Note: The binary object type is meant for data that cannot be reliably stored as UTF-8 strings, such as uploaded files. If you’re working with data that can be stored as strings, it’s usually easier to stick to the string data type.

For these examples, we’ll assume that the RethinkDB connection is available in global scope as conn.

Storing uploaded files in the database

It’s a common task for web applications to accept file uploads from users; with RethinkDB you can store these files directly in the database.

def save_file(file_path, save_name, user_id):
    """
    Store the file at 'file_path' with the filename 'save_name'.
    """
    fh = open(file_path, 'rb')
    contents = fh.read()
    fh.close()
    r.table('files').insert({
        'user_id': user_id,
        'filename': save_name,
        'file': r.binary(contents)
    }).run(conn)

In save_file, we pass a path to the uploaded file (which may be in a temporary storage directory, even with a temporary name depending on the uploading library we’ve used), the name to save the file with, and the id of the user who’s uploaded the file. The binary ReQL command is used to store the file’s contents as a binary object in the file field.

def get_user_file_ids(user_id):
    """
    Retrieve the IDs of previously-saved files for a user as a list of
    dicts: [{'id': x, 'filename': y}, ...]
    """
    return r.table('files').filter({'user_id': user_id}).pluck(
        'id', 'filename').run(conn)

def get_file(file_id):
    """
    Retrieve a file by its ID. Returns a dict with 'filename' and 'file'
    keys.
    """
    return r.table('files').get(file_id).pluck('file', 'filename').run(conn)
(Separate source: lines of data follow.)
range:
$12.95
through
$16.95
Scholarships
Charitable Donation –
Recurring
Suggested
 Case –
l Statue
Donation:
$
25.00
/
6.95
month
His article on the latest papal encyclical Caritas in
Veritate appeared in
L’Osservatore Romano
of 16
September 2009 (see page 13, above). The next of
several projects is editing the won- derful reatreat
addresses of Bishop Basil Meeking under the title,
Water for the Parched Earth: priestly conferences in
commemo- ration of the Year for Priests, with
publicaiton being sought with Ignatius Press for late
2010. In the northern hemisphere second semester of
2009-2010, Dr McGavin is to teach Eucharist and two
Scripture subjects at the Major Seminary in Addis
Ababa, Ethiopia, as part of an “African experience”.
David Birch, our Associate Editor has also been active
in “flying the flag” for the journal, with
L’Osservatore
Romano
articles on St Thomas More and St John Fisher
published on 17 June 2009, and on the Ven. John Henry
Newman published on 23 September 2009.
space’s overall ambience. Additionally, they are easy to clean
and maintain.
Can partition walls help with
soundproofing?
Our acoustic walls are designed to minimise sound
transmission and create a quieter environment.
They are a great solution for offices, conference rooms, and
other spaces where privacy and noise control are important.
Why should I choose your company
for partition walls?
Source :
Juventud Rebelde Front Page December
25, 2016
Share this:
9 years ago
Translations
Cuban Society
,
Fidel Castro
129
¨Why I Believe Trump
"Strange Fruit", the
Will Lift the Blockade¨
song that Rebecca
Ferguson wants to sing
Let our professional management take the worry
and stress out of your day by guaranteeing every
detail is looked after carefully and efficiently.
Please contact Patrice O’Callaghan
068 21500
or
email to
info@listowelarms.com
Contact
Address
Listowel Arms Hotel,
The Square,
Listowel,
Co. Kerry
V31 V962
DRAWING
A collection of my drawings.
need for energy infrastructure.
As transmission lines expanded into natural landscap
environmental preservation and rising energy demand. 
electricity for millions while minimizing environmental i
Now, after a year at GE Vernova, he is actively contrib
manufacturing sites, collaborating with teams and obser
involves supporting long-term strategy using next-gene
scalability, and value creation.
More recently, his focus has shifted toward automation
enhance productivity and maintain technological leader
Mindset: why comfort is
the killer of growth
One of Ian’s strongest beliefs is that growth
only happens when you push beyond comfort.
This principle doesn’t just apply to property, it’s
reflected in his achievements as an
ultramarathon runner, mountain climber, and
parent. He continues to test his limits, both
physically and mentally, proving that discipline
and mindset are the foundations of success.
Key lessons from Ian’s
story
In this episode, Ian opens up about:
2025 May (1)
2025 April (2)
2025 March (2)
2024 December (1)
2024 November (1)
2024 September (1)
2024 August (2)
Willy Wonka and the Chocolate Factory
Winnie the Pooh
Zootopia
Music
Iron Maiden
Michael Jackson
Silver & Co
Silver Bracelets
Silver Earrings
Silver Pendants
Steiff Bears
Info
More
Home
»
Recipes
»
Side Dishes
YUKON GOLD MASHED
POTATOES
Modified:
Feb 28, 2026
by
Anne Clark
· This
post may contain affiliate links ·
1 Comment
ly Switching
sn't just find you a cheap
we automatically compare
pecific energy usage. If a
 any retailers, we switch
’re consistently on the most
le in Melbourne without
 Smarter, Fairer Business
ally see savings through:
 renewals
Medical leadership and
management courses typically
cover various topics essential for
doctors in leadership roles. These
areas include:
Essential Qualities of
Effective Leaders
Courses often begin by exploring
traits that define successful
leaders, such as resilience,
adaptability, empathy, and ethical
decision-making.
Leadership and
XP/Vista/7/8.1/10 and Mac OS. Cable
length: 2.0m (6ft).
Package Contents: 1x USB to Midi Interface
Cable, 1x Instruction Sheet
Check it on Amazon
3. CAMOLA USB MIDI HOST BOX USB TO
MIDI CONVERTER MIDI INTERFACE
Then, there are two functions for retrieving files: one to retrieve a directory of a user’s uploaded files (get_user_file_ids) and one to retrieve the actual file itself (get_file). We don’t have to use binary again here; the ReQL driver will return the proper data type for the file field in our object.

Storing user avatars

Here’s another, more fun example: adding Gravatar avatars to user accounts. We can use http to retrieve them.

import hashlib

def add_gravatar(user_id):
    """
    Add a gravatar field with the binary avatar icon to user accounts if they
    have an avatar associated with their email address.
    """
    email = r.table('users').get(user_id)['email'].run(conn)
    hash = hashlib.md5(email).hexdigest()
    gravatar_url = 'http://www.gravatar.com/avatar/' + hash + '?d=retro'
    r.table('users').get(user_id).update({
        'gravatar': r.http(gravatar_url, result_format='binary')}).run(conn)

Where’s r.binary? You don’t need it in this case, because r.http will return a binary object with the result_format='binary' option. (If the MIME type on the sending server is set correctly, you can even leave that off, and r.http will figure out the correct type.)